A load of 400N is lifted by a first-class lever in which the load is at the distance of 20cm and the effort is at the distance of 60cm from the fulcrum. If 150N effort is required to lift the load its efficiency will be $88.88\%$

Explanation:

• For a lever, the efficiency can be expressed as,

                  $\text { Efficiency}\ (\eta) = \frac{\text { M.A }}{\text { V.R } }$                  ...(1)

• M.A is the mechanical advantage and V.R is the velocity ratio.

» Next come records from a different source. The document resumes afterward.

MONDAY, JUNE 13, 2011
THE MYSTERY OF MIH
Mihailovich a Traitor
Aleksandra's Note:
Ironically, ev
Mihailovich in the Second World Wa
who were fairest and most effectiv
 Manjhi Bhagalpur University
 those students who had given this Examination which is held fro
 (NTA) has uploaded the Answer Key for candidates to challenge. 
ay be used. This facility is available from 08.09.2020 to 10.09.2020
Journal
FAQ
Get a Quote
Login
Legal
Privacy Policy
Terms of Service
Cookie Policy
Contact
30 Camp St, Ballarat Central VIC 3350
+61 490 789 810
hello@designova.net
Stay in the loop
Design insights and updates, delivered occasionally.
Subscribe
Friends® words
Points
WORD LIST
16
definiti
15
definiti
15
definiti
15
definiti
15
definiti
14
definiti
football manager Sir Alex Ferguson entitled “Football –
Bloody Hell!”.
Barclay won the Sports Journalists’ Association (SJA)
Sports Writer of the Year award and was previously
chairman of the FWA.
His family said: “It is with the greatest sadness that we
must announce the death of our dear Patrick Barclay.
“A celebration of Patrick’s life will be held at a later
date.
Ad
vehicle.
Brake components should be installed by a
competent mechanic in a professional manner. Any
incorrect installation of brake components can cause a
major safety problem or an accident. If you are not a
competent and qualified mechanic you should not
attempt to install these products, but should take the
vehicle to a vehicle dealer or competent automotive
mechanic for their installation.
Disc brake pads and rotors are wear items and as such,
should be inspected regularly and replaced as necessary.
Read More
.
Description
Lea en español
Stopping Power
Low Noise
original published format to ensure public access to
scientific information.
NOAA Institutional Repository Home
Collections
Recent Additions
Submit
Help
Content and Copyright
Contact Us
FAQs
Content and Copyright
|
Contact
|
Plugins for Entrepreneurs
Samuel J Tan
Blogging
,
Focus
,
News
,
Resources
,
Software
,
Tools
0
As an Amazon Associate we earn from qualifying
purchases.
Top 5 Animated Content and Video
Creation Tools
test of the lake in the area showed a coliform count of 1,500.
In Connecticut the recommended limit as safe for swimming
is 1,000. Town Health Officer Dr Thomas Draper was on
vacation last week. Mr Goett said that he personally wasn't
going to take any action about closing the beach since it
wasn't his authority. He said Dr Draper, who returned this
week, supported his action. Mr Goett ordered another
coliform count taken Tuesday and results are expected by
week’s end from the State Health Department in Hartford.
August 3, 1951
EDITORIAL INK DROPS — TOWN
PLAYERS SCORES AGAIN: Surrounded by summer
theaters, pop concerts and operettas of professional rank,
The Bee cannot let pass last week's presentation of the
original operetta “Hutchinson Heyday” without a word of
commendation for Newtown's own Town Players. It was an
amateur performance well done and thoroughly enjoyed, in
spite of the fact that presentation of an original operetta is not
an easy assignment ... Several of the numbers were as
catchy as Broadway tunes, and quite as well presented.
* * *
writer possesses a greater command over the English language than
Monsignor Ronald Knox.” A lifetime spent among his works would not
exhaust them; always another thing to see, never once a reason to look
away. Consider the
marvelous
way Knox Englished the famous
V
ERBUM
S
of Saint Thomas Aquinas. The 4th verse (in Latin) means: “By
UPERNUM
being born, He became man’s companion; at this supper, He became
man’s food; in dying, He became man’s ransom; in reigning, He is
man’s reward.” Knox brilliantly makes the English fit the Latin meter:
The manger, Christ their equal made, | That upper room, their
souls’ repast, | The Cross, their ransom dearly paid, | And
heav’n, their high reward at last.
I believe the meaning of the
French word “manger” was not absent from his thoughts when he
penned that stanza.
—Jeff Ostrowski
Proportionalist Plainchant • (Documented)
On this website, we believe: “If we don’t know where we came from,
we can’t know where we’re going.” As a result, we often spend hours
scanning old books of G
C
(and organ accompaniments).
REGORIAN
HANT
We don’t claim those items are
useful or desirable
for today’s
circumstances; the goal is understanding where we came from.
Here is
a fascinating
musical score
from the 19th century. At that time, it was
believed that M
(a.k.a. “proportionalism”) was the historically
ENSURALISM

It can be defined as,

                  $\text{ { Mechanical\ advantage }(M . A)}=\frac{\text { Load }}{\text { Effort }} = \frac{L}{E}$    ...(2)

                  $\text { Velocity ratio }(\text { V.R })=\frac{E_{d}}{L_{d}}$         ...(3)        

         Where,

         L   -    Load

         E   -   Effort

        $L_d$  -   Load distance

        $E_d$  -   Effort distance

In the question, it is given that,

$L = 400\ N$                                 

$E = 150\ N$            

$L_d = 20\ cm=0.20\ m$                  

$E_d =60\ cm = 0.60\ m$  

Substitute the above values into equation (1)

$\text M \cdot \text A=\frac{400}{150}=\frac{40}{15} =2.6666$

V.R  can be obtained by substituting the values of $E_d$ and $L_d$ into equation (2)

$\text V \cdot \text R =\frac{0.60}{0.20}=3$

Using equation (3), Efficiency is,

$\eta = \frac{\frac{40}{15} }{3} \times 100 = 88.88 \%$